After the test results are executed, evaluated by management, independently assessed, and reported to the board, it may be necessary to update the BCP and test program. As part of this process, the BCP and test program should be reviewed by senior management, the planning team or coordinator, team members, and the board at least annually. The team or coordinator should contact business unit managers throughout the financial institution at regular intervals to assess the nature and scope of any changes to the institution’s business, structure, systems, software, hardware, personnel, or facilities. If significant changes have occurred in the business environment, or if audit findings warrant changes to the BCP or test program, the business continuity policy guidelines and program requirements should be updated accordingly. In addition, an independent assessment of the revised BCP and test program should be performed by an auditor to ensure that both are comprehensive and updated based on the institution’s risk profile and test results.
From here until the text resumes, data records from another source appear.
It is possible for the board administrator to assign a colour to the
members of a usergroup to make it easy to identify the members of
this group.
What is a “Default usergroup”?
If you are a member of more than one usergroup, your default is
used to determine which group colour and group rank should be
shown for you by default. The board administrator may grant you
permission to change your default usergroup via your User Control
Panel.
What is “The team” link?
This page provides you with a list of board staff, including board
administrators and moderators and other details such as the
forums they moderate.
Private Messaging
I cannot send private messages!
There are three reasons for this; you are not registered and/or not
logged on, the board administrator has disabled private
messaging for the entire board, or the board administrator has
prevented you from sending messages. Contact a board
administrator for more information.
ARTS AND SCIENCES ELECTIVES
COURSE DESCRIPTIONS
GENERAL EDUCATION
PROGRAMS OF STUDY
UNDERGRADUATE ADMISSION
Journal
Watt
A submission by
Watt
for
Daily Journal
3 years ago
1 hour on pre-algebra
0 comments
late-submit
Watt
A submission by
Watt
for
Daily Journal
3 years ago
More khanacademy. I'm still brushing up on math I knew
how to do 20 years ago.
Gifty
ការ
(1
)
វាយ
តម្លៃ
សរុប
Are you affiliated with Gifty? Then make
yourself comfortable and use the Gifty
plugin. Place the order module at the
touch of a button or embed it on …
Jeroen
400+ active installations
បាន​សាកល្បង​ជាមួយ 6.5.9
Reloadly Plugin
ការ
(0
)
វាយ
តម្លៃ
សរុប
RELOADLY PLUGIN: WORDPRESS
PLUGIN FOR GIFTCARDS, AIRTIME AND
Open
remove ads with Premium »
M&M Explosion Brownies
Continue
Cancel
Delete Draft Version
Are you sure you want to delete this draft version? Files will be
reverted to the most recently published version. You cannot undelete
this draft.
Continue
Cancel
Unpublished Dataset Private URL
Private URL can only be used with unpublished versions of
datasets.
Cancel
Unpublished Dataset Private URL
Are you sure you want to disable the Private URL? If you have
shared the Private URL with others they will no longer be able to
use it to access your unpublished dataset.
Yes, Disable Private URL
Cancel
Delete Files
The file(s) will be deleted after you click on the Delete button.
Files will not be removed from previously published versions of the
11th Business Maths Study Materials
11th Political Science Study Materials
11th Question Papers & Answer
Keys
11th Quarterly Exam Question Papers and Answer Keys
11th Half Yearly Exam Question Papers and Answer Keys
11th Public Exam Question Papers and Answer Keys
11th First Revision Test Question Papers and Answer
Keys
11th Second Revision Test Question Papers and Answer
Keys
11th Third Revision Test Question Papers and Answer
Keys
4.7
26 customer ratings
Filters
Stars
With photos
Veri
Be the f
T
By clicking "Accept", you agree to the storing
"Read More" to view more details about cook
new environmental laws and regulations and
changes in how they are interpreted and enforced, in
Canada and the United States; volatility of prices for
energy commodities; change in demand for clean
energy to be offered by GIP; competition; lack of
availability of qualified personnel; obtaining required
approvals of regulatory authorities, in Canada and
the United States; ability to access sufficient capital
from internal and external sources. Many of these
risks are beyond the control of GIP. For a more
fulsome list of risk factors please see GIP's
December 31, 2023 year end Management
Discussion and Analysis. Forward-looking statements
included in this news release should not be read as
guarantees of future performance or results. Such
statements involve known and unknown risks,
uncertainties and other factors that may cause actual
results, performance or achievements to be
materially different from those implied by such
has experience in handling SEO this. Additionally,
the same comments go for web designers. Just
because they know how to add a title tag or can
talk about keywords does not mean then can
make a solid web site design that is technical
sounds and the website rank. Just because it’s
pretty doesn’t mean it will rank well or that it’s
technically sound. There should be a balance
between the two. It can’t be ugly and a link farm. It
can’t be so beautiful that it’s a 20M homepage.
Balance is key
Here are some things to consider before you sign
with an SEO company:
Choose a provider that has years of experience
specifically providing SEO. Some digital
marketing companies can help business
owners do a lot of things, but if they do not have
The process of updating the BCP and the test program requires management to document, track, and ultimately resolve any necessary changes by revising the BCP, the test program, or conducting additional tests, if deemed necessary.

Issue Tracking, Resolution and Continuity Update

Test owners, typically business line or support management, should assign responsibility for resolution of material business continuity problems identified during testing and should track issues to ensure that they are effectively addressed in a timely manner. Issues requiring resolution may stem from a number of factors, including changes in internal or external dependencies involving staff, technology, facilities, and third parties. Test results and issues should be periodically analyzed to determine whether problems encountered during testing could be traced to a common source, such as inadequate change control procedures. Software applications are commercially available to assist the BCP coordinator in identifying and tracking changes so that the BCP can be appropriately updated. Once the BCP is updated, the financial institution should ensure that the revised BCP is distributed throughout the organization.

Updating Test Program and Re-Testing

Once tests have been completed, documented, and assessed, the test program should be updated to address any gaps identified during the tests. Suggestions for improving test scenarios, plans, or scripts provided by test participants should be incorporated into the testing cycle. In the event that tests do not succeed in meeting their required objectives, management should determine whether it is necessary to re-test prior to the next scheduled test. Failure to meet significant test objectives for critical business functions requires management to address re-testing based on the risk to the institution.